What you need to do -
Start at the line in the entries below that contains "[FR Doc. 2013–17726 Filed 7–23–13; 8:45 am]", stop at the line that contains "Stingray Pipeline Company, L.L.C.;", and output exactly the lines in that span, both ends included.

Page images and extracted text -

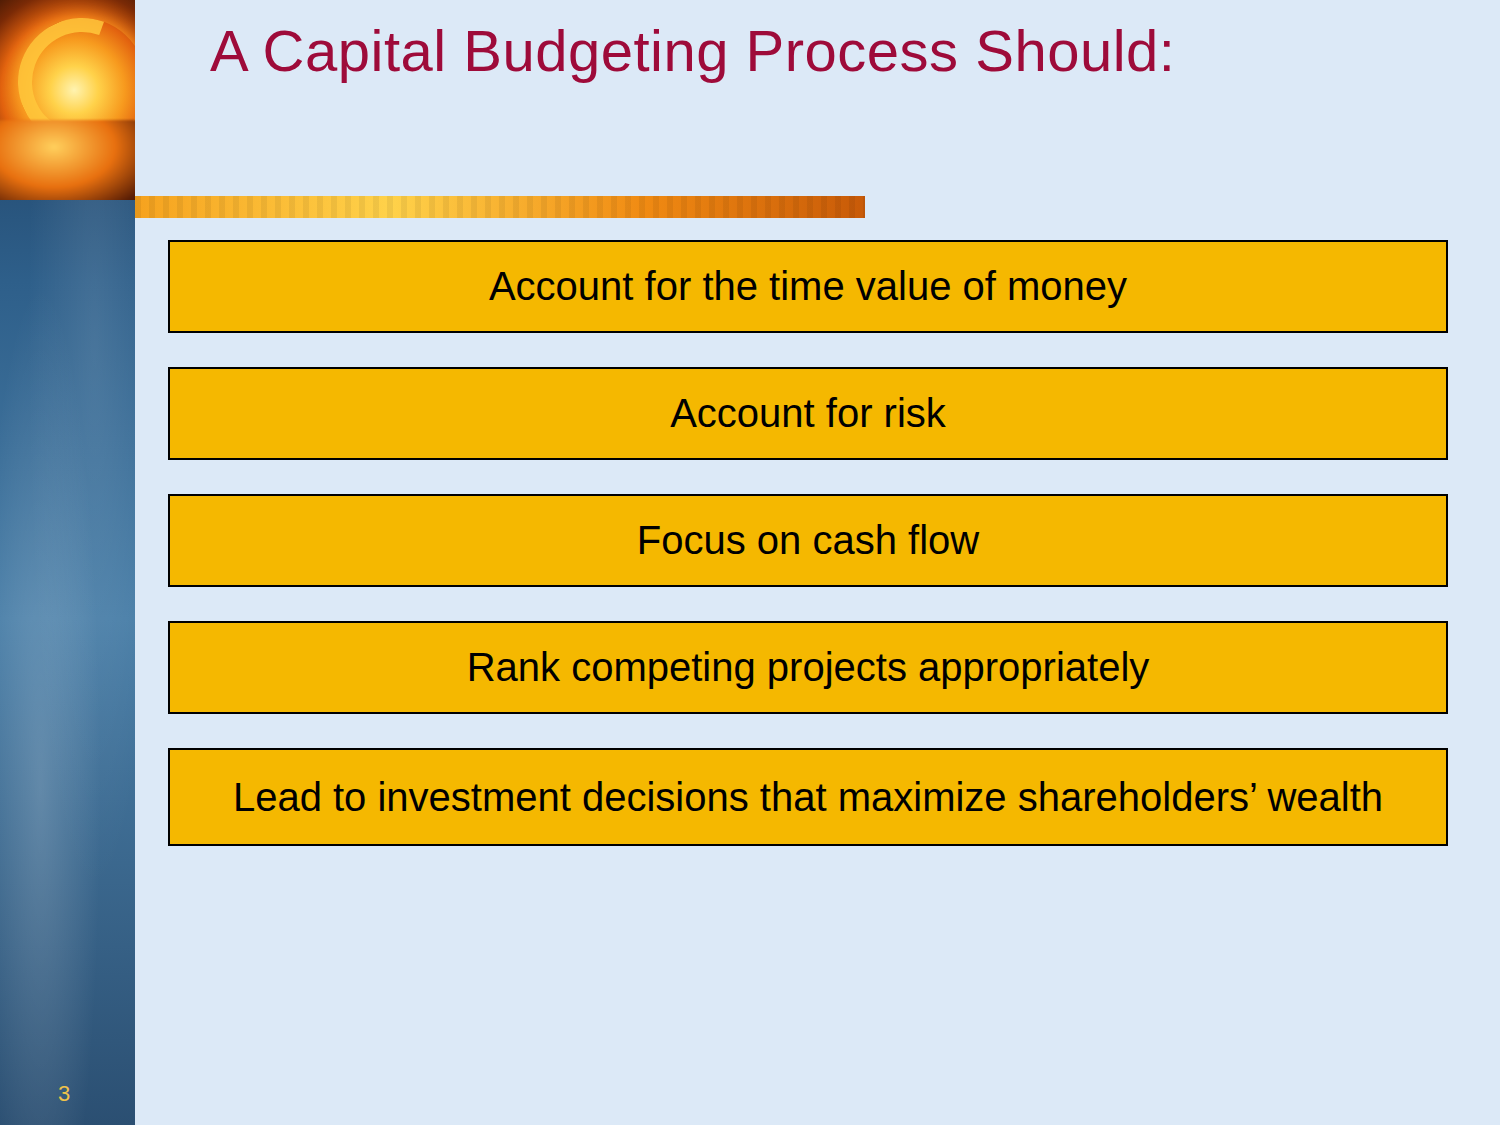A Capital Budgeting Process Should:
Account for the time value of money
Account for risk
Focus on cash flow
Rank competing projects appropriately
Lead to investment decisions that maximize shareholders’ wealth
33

...

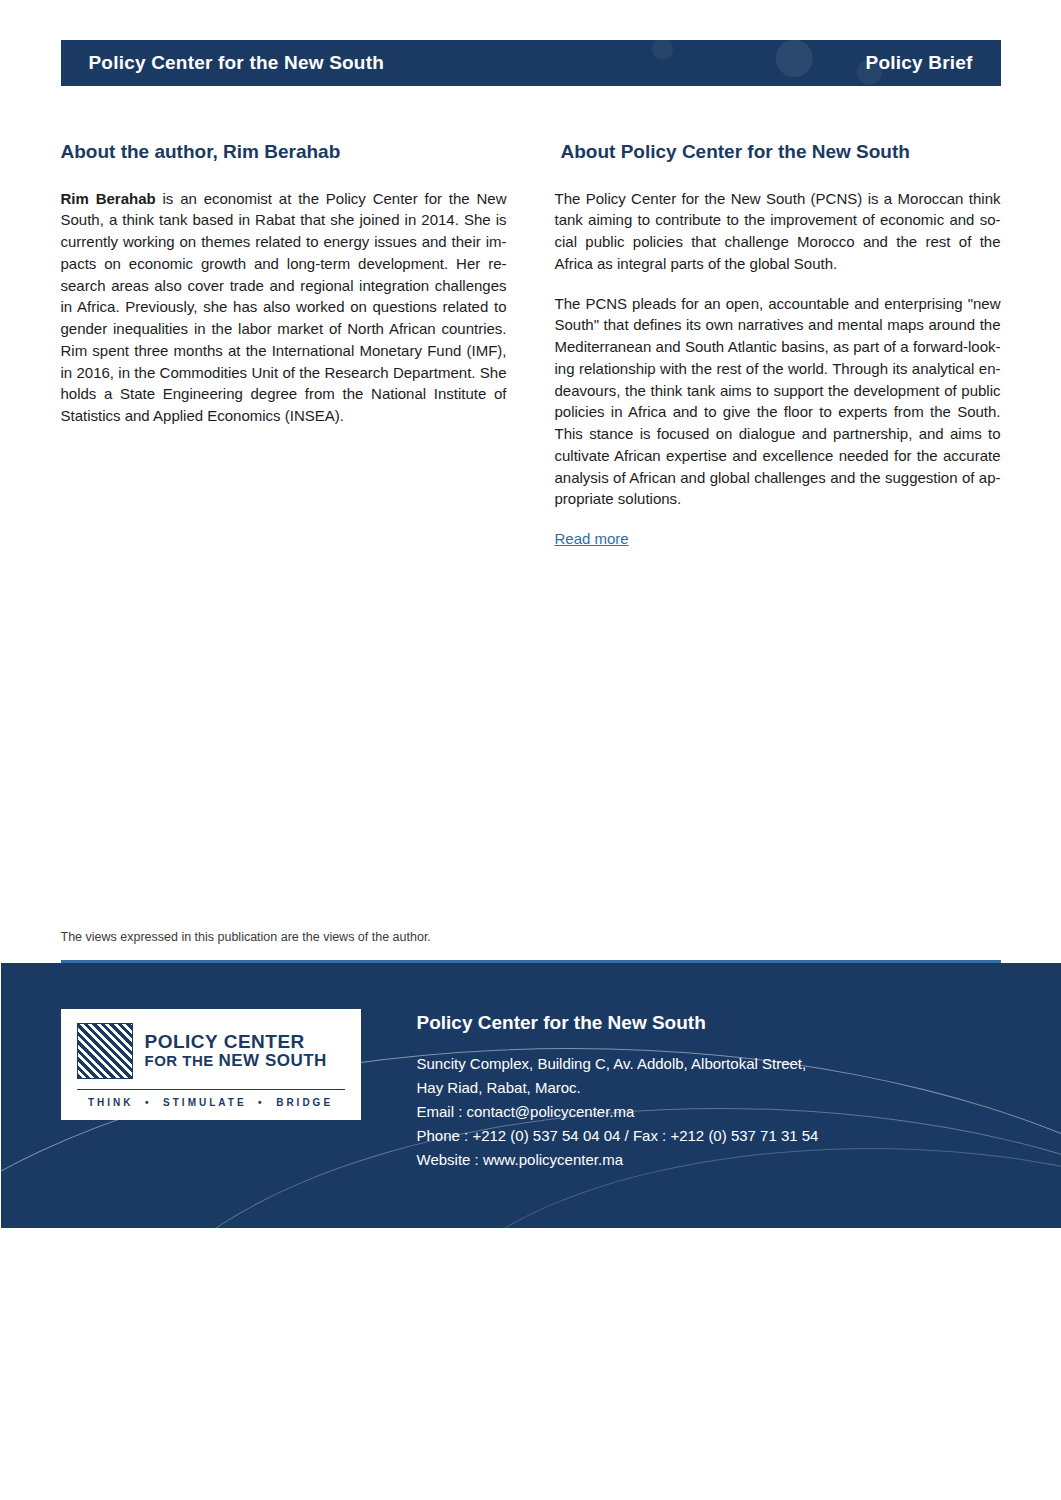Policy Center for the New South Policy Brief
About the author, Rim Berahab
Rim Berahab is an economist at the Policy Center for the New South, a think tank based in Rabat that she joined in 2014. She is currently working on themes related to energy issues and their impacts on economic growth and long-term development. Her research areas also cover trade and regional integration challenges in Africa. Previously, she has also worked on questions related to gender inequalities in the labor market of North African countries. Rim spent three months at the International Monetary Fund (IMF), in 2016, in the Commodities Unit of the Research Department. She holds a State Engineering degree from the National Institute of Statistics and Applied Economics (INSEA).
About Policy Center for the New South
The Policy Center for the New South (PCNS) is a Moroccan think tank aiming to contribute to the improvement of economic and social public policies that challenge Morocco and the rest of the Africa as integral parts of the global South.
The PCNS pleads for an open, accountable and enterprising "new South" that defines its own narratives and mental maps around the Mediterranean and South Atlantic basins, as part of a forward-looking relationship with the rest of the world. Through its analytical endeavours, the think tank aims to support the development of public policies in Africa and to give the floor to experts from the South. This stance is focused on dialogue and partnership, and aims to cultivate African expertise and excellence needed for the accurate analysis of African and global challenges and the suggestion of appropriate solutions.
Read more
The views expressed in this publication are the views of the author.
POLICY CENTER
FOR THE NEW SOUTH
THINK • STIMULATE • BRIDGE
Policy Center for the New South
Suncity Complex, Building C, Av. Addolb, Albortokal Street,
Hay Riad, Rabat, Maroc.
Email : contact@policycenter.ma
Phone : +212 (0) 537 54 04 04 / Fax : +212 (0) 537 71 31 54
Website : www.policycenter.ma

* * *

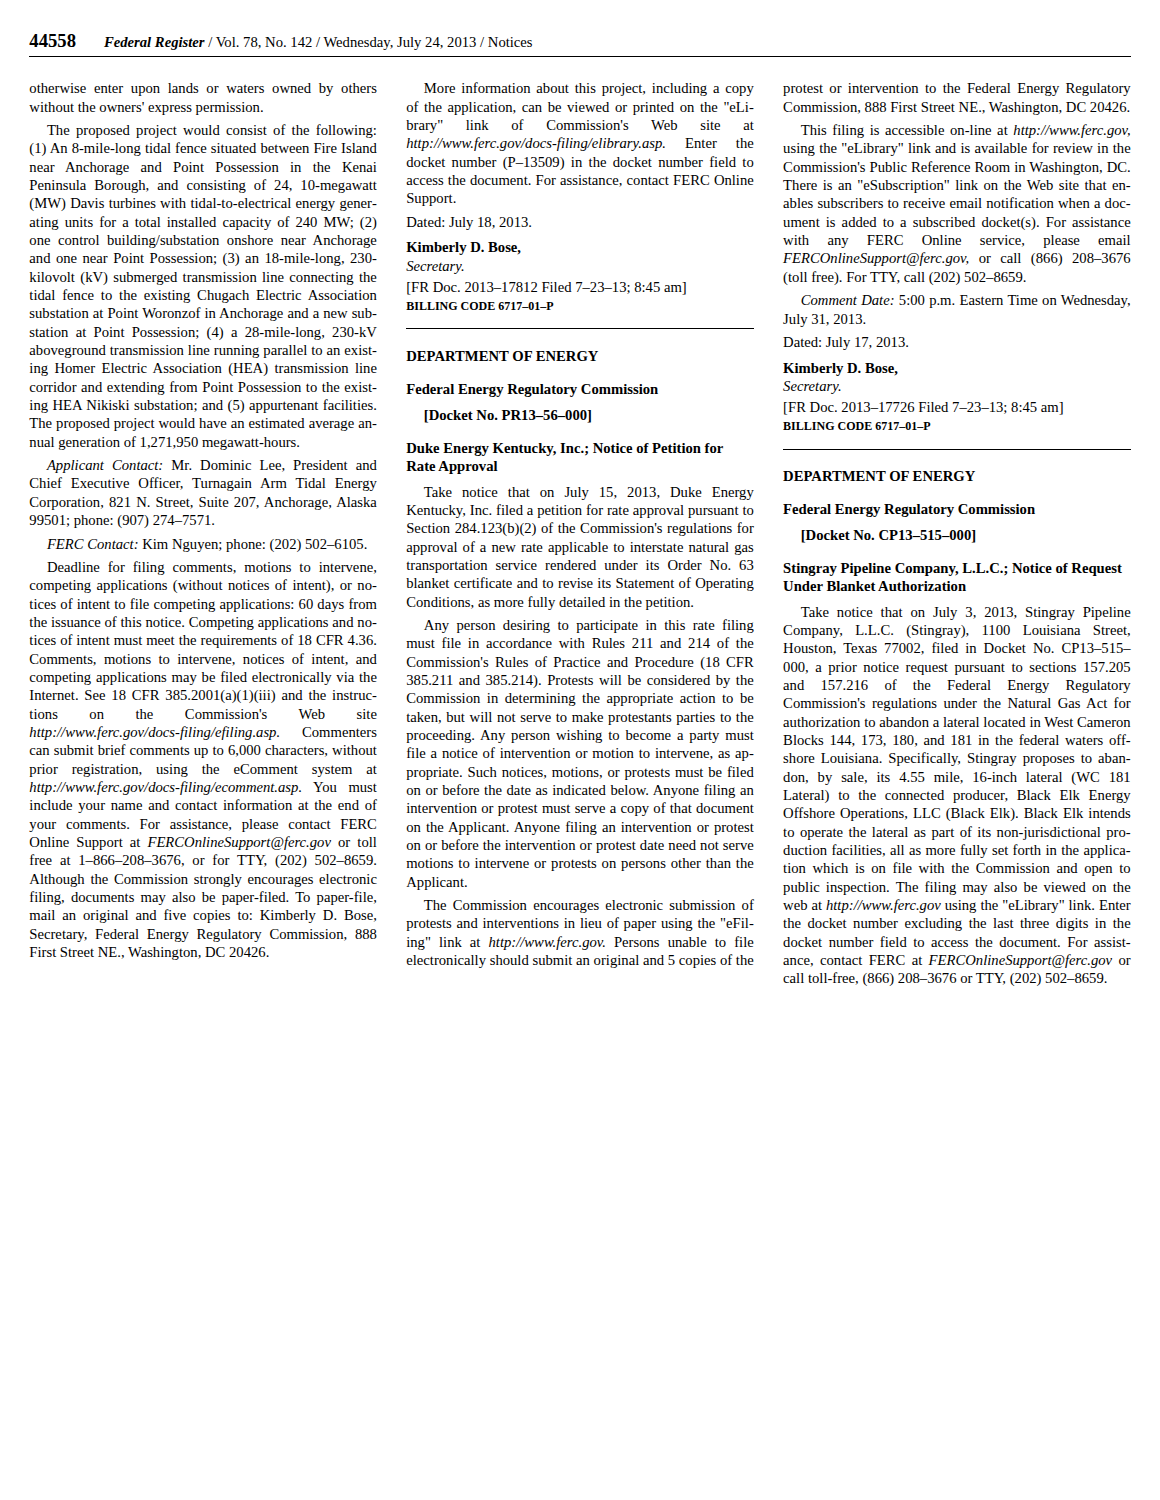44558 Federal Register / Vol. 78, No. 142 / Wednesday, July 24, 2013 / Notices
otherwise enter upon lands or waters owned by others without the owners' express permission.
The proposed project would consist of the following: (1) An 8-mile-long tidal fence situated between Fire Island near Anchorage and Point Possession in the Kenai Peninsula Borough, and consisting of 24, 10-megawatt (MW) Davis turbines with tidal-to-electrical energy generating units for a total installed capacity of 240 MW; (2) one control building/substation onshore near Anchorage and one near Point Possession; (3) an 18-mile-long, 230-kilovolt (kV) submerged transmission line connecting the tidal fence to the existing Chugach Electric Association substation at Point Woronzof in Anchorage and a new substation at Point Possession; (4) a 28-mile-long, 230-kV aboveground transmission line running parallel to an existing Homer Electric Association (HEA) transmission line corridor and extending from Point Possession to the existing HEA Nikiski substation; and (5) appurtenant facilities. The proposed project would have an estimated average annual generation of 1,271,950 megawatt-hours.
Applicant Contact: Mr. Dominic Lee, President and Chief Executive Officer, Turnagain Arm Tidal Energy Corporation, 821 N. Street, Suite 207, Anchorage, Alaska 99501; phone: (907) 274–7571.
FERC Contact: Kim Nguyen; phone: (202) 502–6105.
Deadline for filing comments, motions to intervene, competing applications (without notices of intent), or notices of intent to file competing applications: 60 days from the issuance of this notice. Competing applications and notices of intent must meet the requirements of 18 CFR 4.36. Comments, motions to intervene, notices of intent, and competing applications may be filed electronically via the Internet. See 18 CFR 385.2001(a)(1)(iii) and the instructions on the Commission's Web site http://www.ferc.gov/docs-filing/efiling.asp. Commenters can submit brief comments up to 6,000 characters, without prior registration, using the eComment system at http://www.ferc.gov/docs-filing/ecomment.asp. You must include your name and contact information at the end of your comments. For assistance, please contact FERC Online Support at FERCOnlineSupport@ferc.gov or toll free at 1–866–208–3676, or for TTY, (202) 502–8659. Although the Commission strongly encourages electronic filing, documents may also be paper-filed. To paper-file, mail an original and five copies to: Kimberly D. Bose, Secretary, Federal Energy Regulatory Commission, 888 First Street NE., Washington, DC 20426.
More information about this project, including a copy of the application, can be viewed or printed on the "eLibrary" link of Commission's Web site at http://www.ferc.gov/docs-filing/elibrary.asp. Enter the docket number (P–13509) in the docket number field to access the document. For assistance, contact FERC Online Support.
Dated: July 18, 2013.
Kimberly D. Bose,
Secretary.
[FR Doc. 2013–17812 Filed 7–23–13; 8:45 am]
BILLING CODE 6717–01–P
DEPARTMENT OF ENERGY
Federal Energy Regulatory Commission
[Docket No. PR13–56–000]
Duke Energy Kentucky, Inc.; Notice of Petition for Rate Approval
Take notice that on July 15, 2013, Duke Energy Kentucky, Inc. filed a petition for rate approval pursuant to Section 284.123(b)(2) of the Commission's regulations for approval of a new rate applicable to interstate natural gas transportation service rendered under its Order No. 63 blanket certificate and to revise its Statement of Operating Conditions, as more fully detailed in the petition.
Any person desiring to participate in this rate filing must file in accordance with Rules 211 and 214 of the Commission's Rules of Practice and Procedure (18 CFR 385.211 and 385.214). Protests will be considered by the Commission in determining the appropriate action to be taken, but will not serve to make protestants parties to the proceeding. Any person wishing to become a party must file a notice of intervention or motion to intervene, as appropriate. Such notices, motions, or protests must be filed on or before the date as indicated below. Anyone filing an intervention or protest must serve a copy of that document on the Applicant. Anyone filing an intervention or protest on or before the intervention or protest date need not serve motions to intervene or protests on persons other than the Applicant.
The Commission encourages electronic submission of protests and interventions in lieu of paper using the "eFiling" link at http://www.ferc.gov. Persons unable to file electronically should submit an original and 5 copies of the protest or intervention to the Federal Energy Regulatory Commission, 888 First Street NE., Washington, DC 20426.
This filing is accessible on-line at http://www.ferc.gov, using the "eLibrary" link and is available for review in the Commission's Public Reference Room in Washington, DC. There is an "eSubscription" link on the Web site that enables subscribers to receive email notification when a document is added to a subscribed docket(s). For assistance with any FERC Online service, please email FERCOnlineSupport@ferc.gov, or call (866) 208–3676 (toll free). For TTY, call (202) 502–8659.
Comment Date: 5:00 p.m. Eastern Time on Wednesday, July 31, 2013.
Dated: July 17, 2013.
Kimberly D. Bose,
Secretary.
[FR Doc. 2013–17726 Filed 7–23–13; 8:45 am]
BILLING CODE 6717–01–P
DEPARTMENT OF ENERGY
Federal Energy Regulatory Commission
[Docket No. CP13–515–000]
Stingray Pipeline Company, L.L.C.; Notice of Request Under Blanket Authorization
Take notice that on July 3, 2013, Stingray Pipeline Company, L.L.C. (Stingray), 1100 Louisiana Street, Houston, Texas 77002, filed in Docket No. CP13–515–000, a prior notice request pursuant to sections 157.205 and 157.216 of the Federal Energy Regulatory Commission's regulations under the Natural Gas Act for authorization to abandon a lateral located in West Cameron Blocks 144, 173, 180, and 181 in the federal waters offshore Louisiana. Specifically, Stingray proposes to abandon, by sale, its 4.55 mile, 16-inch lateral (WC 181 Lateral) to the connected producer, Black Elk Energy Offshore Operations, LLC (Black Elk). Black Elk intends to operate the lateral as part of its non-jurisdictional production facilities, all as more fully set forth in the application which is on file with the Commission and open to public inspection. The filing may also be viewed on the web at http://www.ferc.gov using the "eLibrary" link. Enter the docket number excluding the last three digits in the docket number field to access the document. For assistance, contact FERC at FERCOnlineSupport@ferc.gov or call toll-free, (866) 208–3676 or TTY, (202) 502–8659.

Exercise result -
[FR Doc. 2013–17726 Filed 7–23–13; 8:45 am]
BILLING CODE 6717–01–P
DEPARTMENT OF ENERGY
Federal Energy Regulatory Commission
[Docket No. CP13–515–000]
Stingray Pipeline Company, L.L.C.; Notice of Request Under Blanket Authorization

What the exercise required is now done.